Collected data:
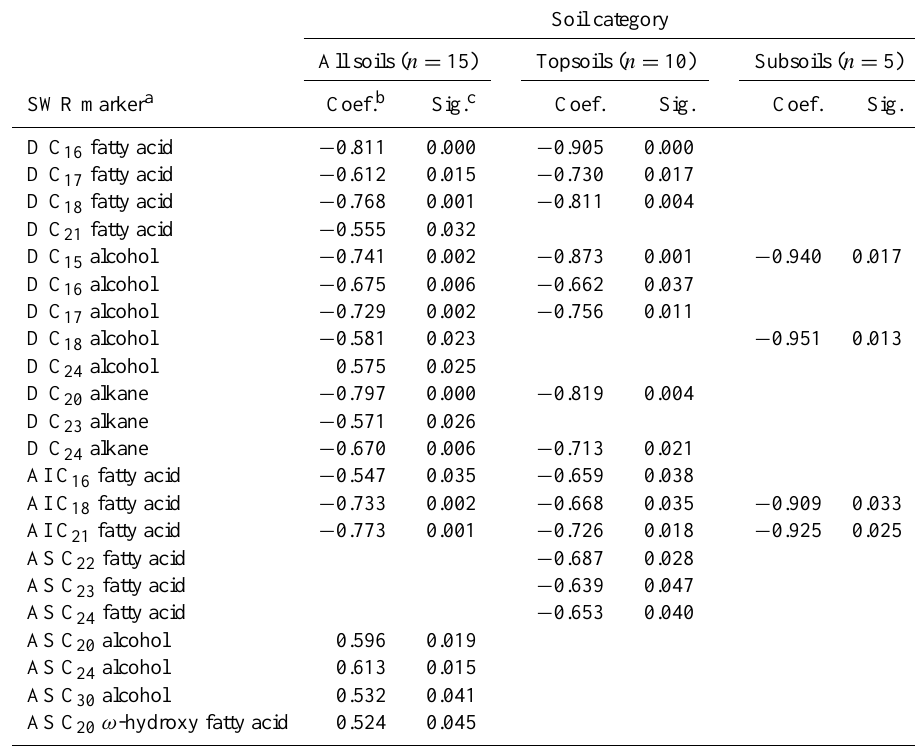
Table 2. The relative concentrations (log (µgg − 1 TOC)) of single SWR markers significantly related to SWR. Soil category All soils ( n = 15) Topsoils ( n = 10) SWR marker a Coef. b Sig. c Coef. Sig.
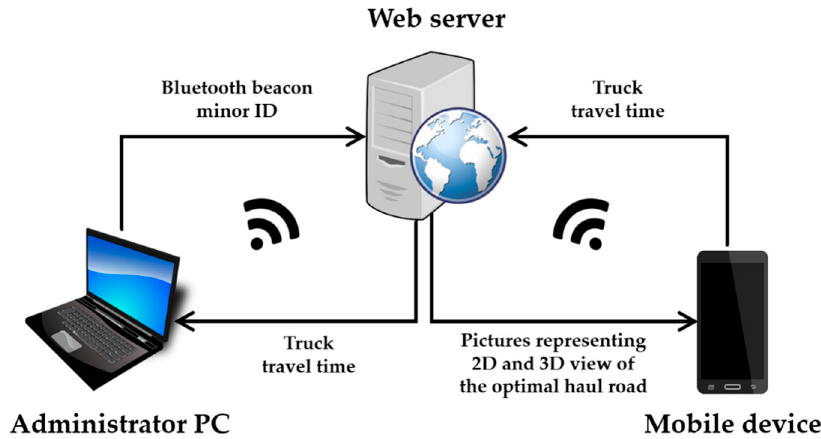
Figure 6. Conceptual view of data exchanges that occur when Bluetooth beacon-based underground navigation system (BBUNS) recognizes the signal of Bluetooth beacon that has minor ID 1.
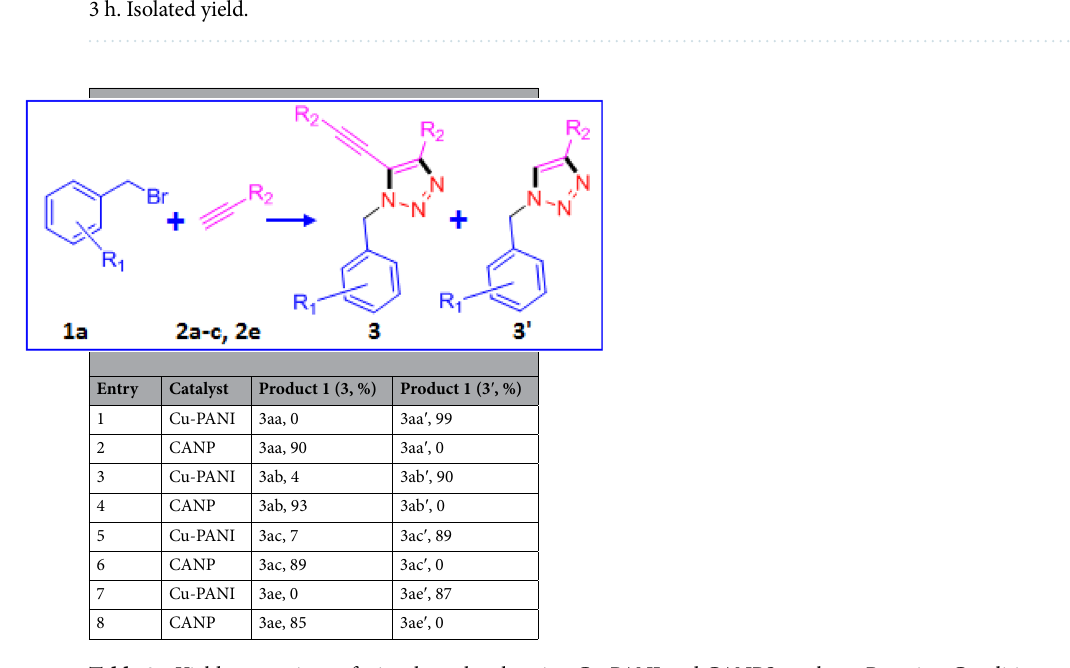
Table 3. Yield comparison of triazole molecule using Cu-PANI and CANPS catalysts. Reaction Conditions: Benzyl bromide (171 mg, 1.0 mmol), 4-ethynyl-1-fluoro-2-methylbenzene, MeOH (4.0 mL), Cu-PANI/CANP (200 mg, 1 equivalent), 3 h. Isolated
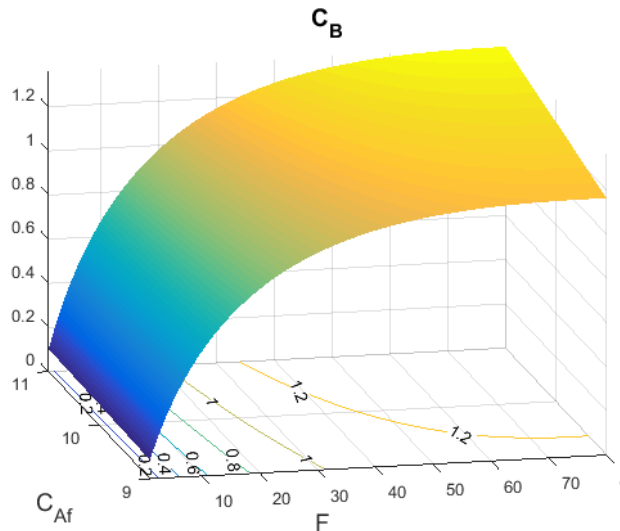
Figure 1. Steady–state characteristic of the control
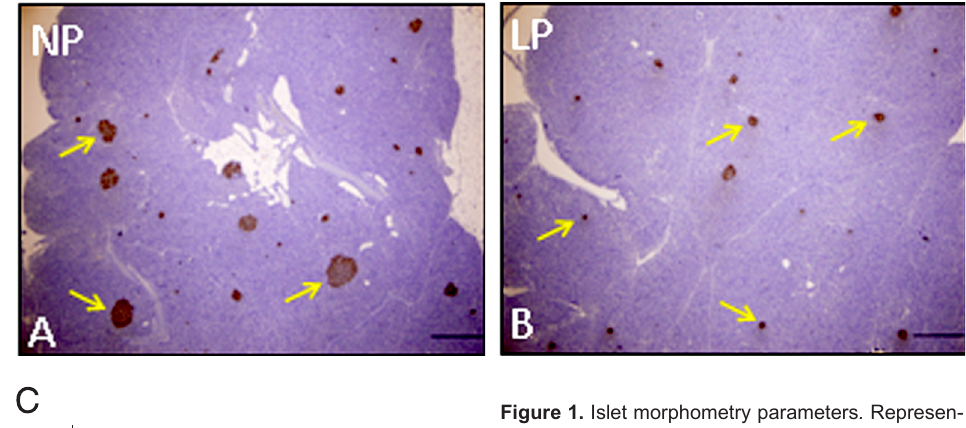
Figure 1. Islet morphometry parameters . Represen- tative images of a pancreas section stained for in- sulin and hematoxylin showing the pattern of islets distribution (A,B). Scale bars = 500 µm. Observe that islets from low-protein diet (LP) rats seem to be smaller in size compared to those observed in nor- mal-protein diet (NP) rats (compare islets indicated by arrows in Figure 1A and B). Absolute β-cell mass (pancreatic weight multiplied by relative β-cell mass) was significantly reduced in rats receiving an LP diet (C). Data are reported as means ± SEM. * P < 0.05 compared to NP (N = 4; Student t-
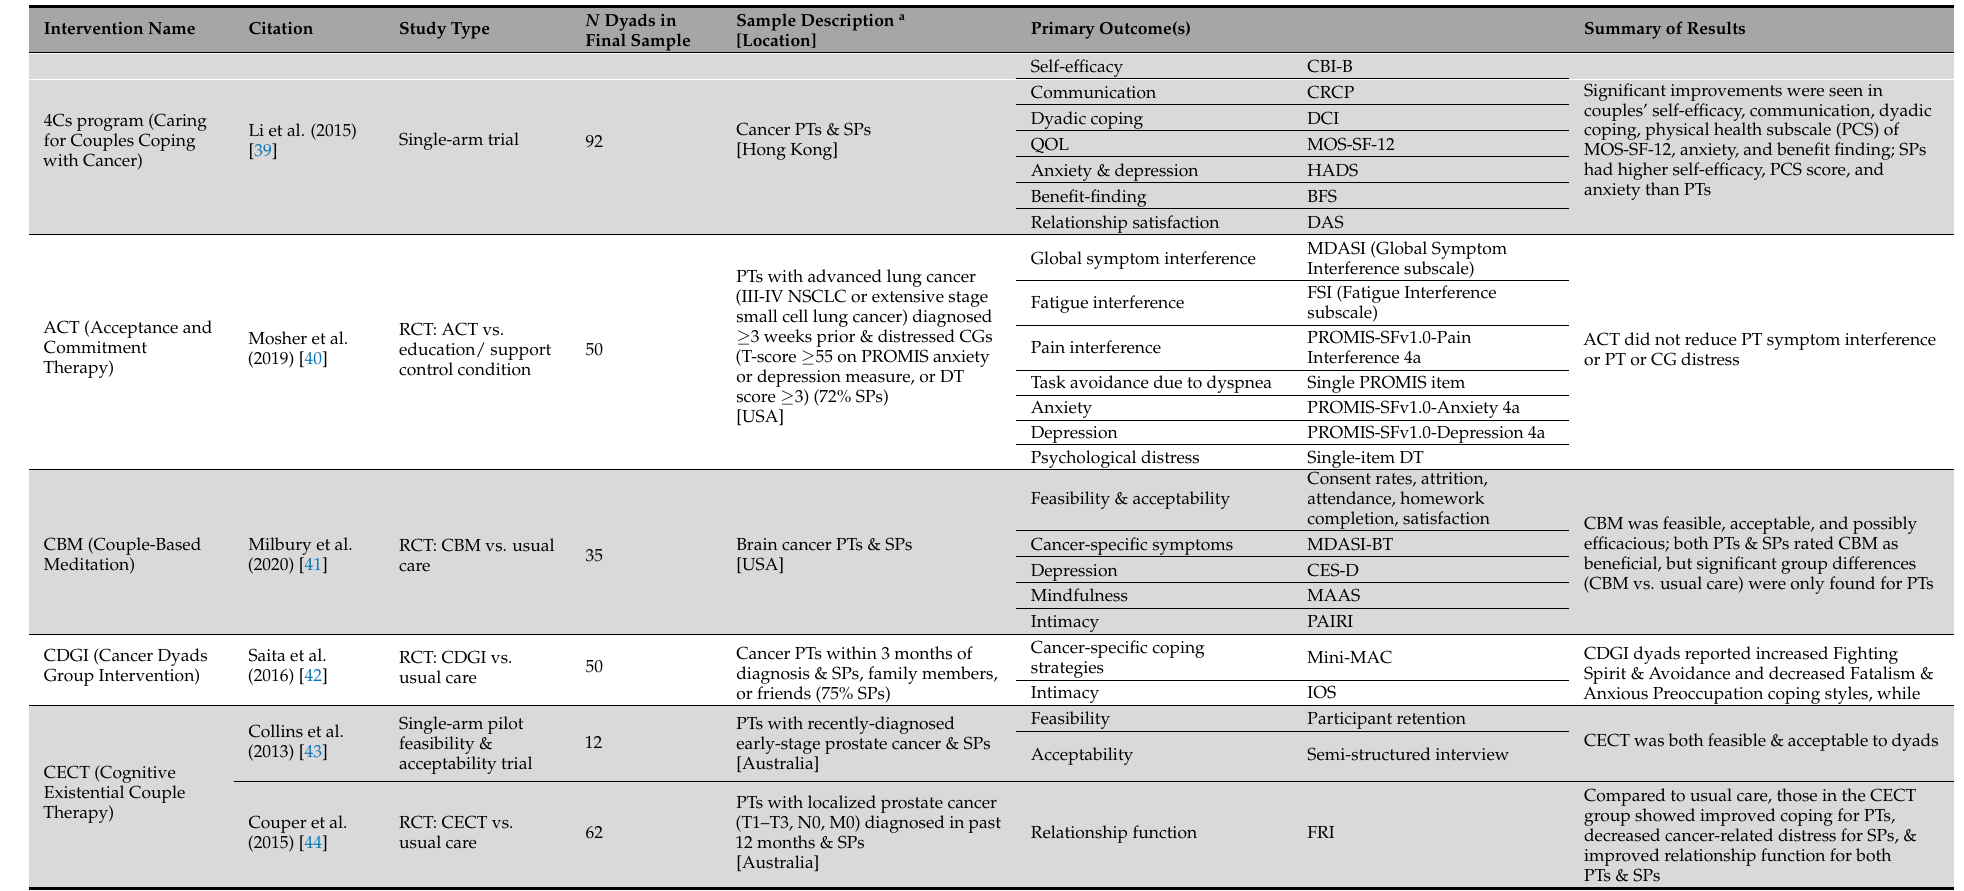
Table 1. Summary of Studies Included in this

◆ Aim of the task ◆
Could you repeat all of the entries exactly, without any of the images?

◆ Task response ◆
Table 2. The relative concentrations (log (µgg − 1 TOC)) of single SWR markers significantly related to SWR. Soil category All soils ( n = 15) Topsoils ( n = 10) SWR marker a Coef. b Sig. c Coef. Sig.
Figure 6. Conceptual view of data exchanges that occur when Bluetooth beacon-based underground navigation system (BBUNS) recognizes the signal of Bluetooth beacon that has minor ID 1.
Table 3. Yield comparison of triazole molecule using Cu-PANI and CANPS catalysts. Reaction Conditions: Benzyl bromide (171 mg, 1.0 mmol), 4-ethynyl-1-fluoro-2-methylbenzene, MeOH (4.0 mL), Cu-PANI/CANP (200 mg, 1 equivalent), 3 h. Isolated
Figure 1. Steady–state characteristic of the control
Figure 1. Islet morphometry parameters . Represen- tative images of a pancreas section stained for in- sulin and hematoxylin showing the pattern of islets distribution (A,B). Scale bars = 500 µm. Observe that islets from low-protein diet (LP) rats seem to be smaller in size compared to those observed in nor- mal-protein diet (NP) rats (compare islets indicated by arrows in Figure 1A and B). Absolute β-cell mass (pancreatic weight multiplied by relative β-cell mass) was significantly reduced in rats receiving an LP diet (C). Data are reported as means ± SEM. * P < 0.05 compared to NP (N = 4; Student t-
Table 1. Summary of Studies Included in this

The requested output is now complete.